Solution. Let $x\in\mathbb{R}$ and begin by defining $$ f_n(x)=\frac{n\sin(x/n)}{x(x^2+1)}\qquad \text{for each $n\in\mathbb{N}$.}$$ Observe that each $f_n$ is measurable* and the sequence $\{f_n\}$ converges pointwise to $\frac{1}{1+x^2}$ for all $x\neq 0$: \begin{align*} \lim_{n\to\infty} f_n(x) &=\lim_{n\to\infty} \left(\frac{\sin(x/n)}{x/n}\right)\frac{1}{1+x^2}\\ &=\frac{1}{1+x^2} \end{align*} since $\displaystyle{ \lim_{n\to\infty} \frac{\sin(x/n)}{x/n} }=1$ for a fixed $x$.

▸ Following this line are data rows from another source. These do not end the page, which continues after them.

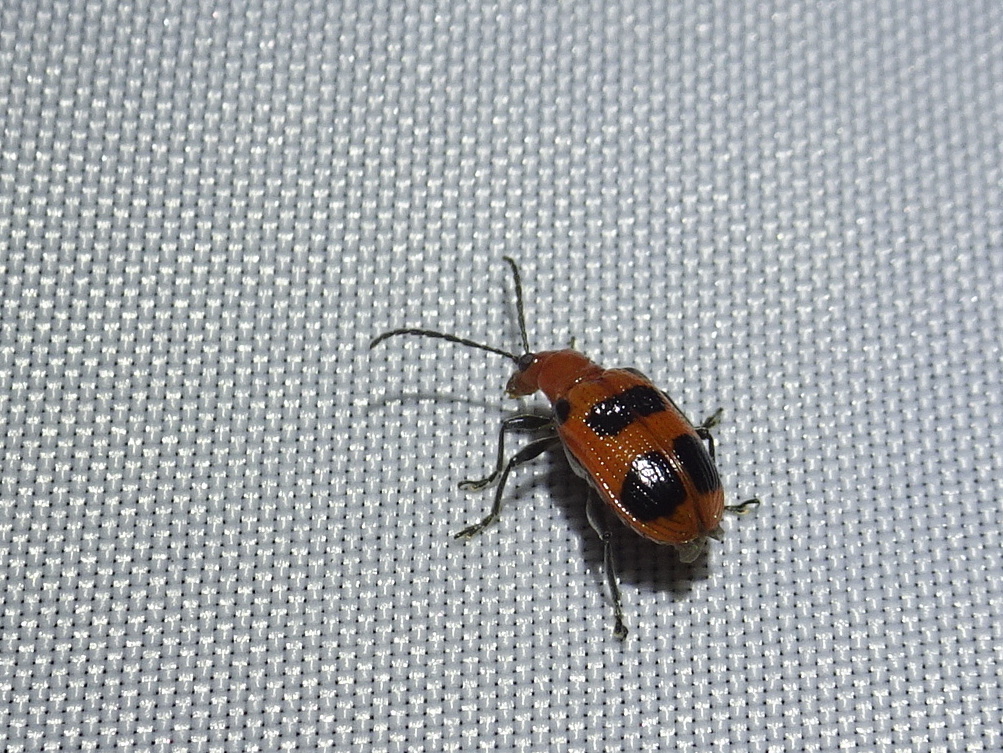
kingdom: Animalia
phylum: Arthropoda
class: Insecta
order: Coleoptera
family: Chrysomelidae
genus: Neolema
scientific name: Neolema sexpunctata
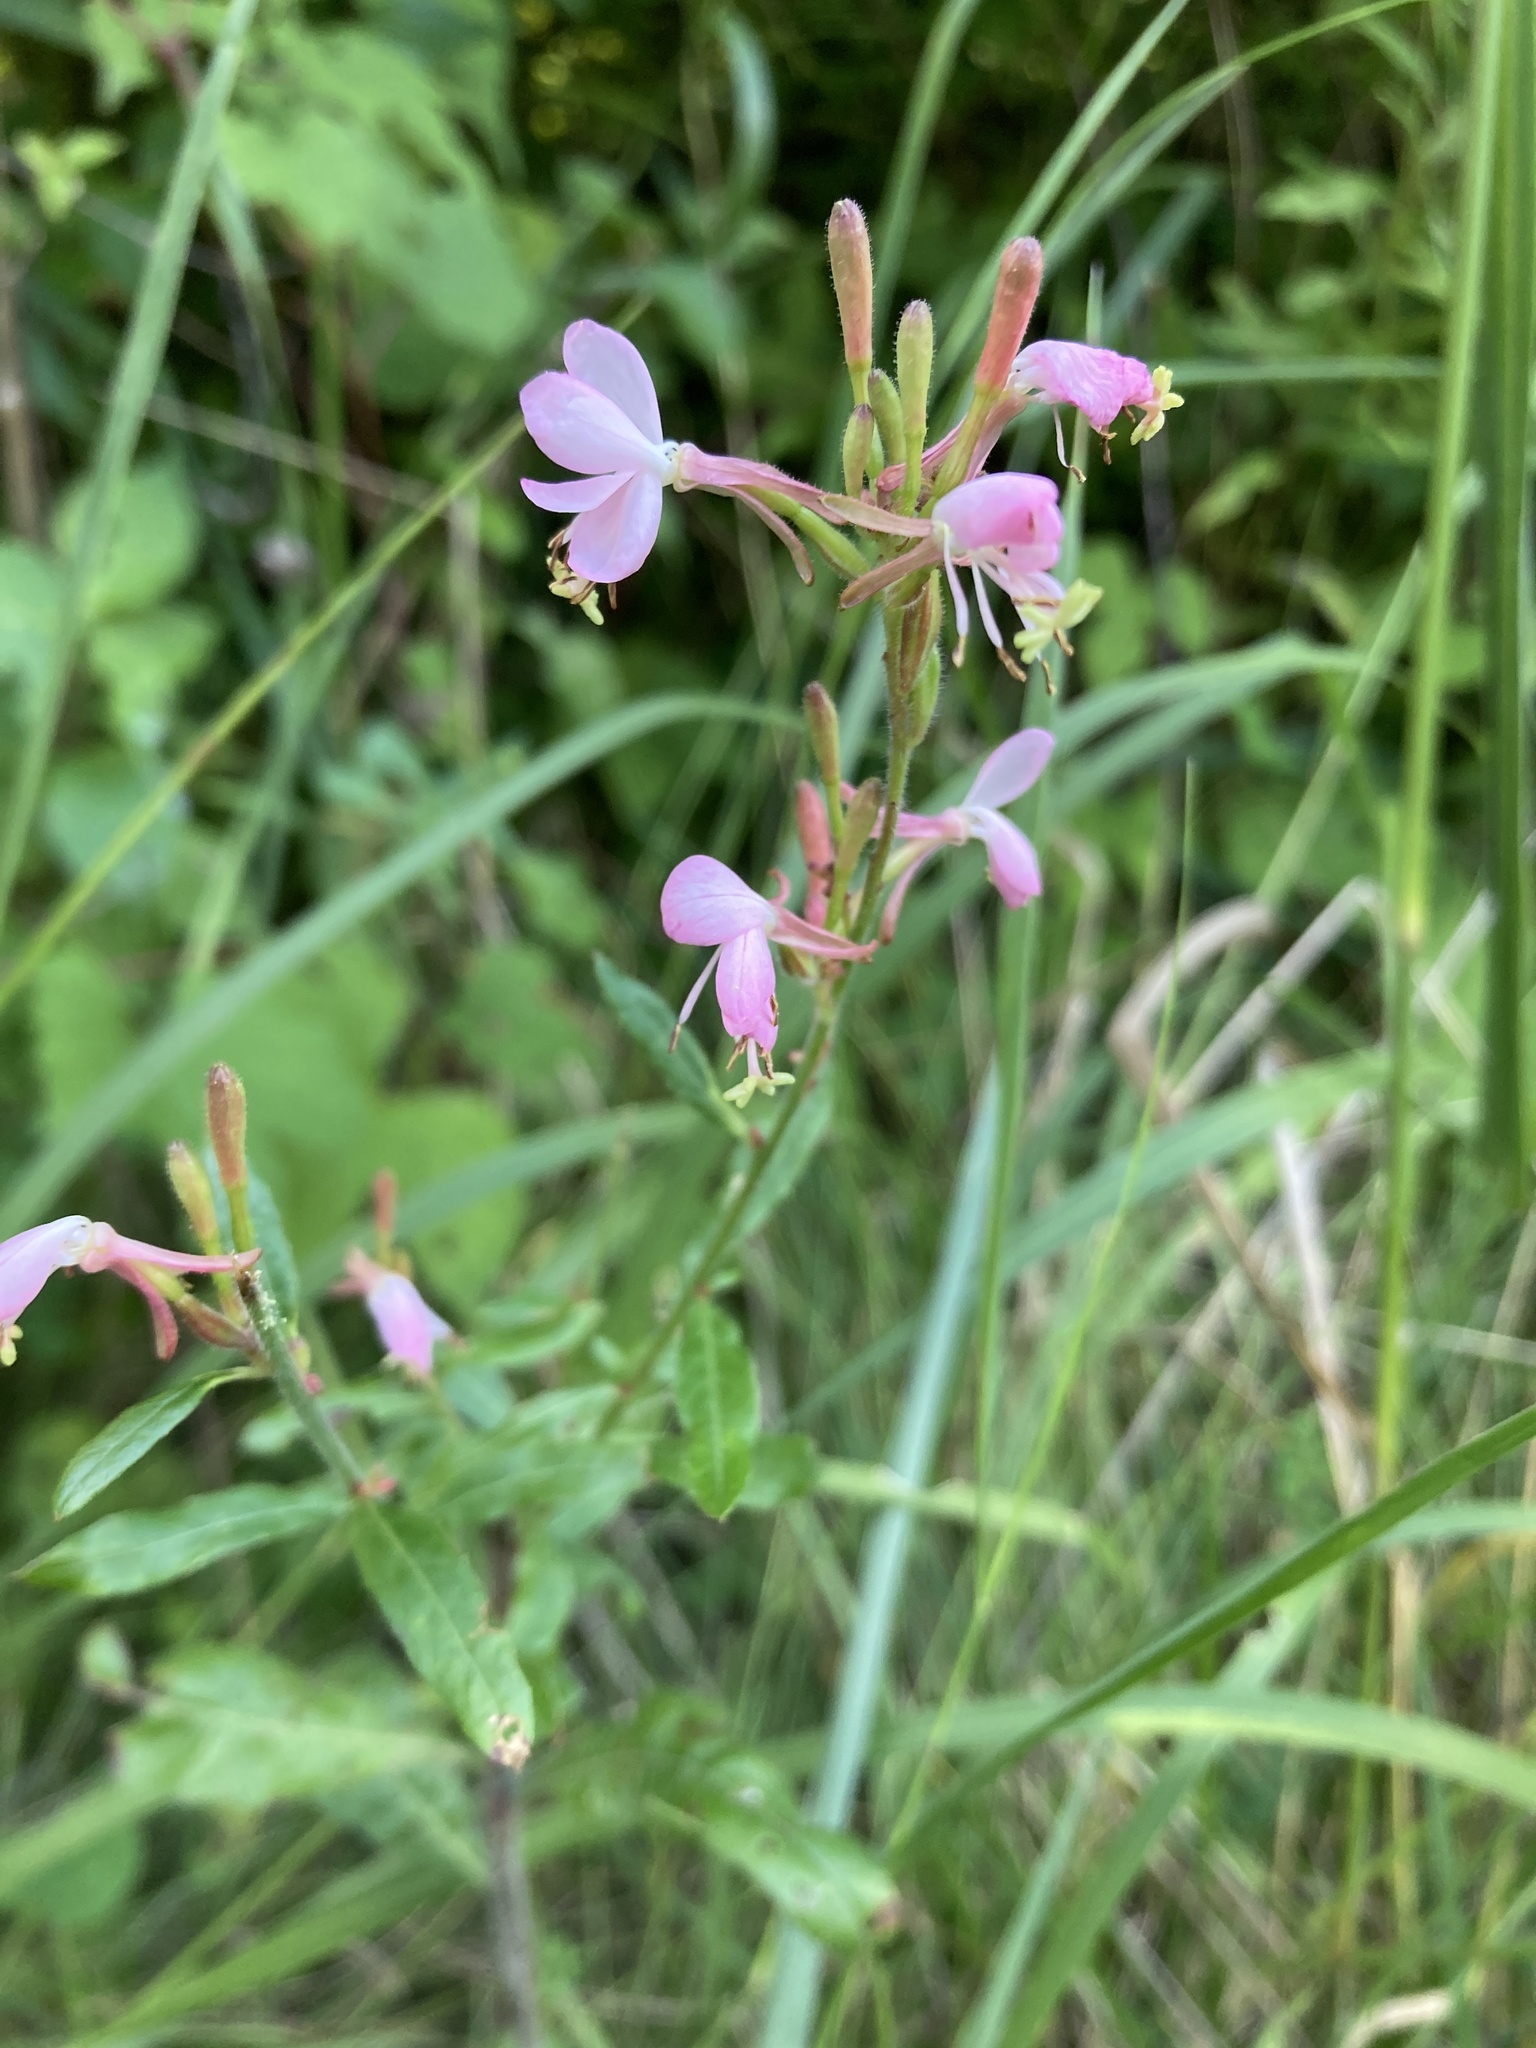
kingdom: Plantae
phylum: Tracheophyta
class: Magnoliopsida
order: Myrtales
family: Onagraceae
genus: Oenothera
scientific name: Oenothera gaura
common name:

From this we also see that $g(x)=\frac{1}{1+x^2}$ works as a dominating function. Indeed, $g$ is integrable on $\mathbb{R}$ (as we'll verify below) and \begin{align*} |f_n(x)|&=\bigg|\frac{\sin(x/n)}{x/n}\cdot\frac{1}{1+x^2} \bigg|\\ &=\frac{|\sin(x/n)|}{|x/n|}\cdot\frac{1}{1+x^2}\\ &\leq \frac{1}{1+x^2}\\ &=g(x) \end{align*} since $|\sin(x)|\leq |x|$ for all $x$. Thus we apply the DCT to conclude \begin{align*} \lim_{n\to\infty}\int_{\mathbb{R}} \frac{n\sin(x/n)}{x(x^2+1)}\;dx &= \int_{-\infty}^{\infty} \frac{n\sin(x/n)}{x(x^2+1)}\;dx\\[4pt] &=\int_{-\infty}^{\infty}\frac{1}{1+x^2}\;dx\\[4pt] &=\tan^{-1}(x)\bigg|_{-\infty}^{\infty}\\[4pt] &=\pi. \end{align*}
 

 
Footnote:

* If $g$ is a continuous function and $f$ is a measurable function, then their composition $g\circ f$ is measurable. And if $g$ and $f$ are both measurable, then so is $fg$.